Although the wording of the bill in Kazakhstan is different, many fear the results may be similar.
The law will grant the government “ideological control over NGOs,” activist Amangeldy Shormanbayev warned on October 6.
Over 60 NGOs have signed an appeal for President Nursultan Nazarbayev to veto the bill, which was approved by the lower house of parliament on September 23 and is now awaiting a vote in the Senate.
The petition warns that “if this draft law is adopted, it will seriously restrict human rights,” including the rights to freedom of speech, conscience and association.
Since the constitution guarantees those rights, the law is anti-constitutional and also breaches international human rights commitments to which Astana subscribes, the appeal said.
The law will establish a single state operator through which funding for NGOs must be channeled. Activists believe that will give the state a veto over which NGOs receive funding, and for what kind of activities.
The law “contradicts the principles of open civil society, because NGOs cannot be 100 percent dependent on the state,” Shormanbayev, a representative from the International Legal Initiative, a nongovernmental foundation offering legal advice, told a news conference in Almaty on October 6.
The legislation will require all NGOs to register with the state, much as a controversial law on religion that came into force in 2009 obliged religious groups to register. Many were refused registration and subsequently closed down.
One provision in the draft bill allows officials to suspend and shut down NGOs for submitting imprecise data in their registration bids. Any small mistake or change in status could result in an NGO being summarily shuttered, warned Tamara Kaleyeva, president of the Adil Soz (Free Speech) watchdog.
This is a tactic frequently wielded to close down independent media outlets, she said.
In August, hard-hitting investigative magazine Adam was suspended for failing to publish in the Kazakh language, although it stated in its registration documents that it would publish in both Kazakh and Russian.
Opposition parties have also fallen victim to such technicalities.

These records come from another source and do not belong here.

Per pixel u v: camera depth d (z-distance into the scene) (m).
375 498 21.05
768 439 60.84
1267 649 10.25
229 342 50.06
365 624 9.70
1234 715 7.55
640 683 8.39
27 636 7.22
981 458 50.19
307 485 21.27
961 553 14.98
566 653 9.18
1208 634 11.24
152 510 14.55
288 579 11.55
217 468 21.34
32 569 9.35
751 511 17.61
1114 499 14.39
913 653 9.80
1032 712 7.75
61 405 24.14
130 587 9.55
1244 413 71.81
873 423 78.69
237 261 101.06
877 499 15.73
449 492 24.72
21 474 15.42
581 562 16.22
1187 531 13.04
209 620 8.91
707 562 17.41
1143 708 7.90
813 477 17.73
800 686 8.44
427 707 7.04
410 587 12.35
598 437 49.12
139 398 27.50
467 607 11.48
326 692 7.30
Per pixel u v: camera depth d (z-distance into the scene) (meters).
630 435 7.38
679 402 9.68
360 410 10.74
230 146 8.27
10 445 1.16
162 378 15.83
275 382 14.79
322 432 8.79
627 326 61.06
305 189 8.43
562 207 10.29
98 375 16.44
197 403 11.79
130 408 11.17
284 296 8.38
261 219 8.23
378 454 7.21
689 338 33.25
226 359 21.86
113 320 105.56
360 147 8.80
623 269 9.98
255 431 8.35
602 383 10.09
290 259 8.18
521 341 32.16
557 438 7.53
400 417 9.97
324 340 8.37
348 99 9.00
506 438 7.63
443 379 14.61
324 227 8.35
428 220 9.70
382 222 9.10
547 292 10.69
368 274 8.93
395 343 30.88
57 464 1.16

This summer, the Communist Party was closed down on the grounds that it fell 2,000 members short of the legally-required 40,000 members.
The authorities “are now trying apply to the NGO sector the arrangements via which inconvenient political parties have been destroyed and inconvenient media have been purged in our country,” Kaleyeva said.
Campaigners hope their call to veto the law will be heeded by Nazarbayev, who normally approves bills that reach his desk after passing through the rubberstamp legislature.
Nazarbayev has form in vetoing legislation that proves too controversial and with potential for damaging Kazakhstan’s international image.
In May, he struck down a bill that would have outlawed “propaganda” of homosexuality to minors, amid an international row over the bill ahead of Kazakhstan’s ultimately failed bid to host the Winter Olympics.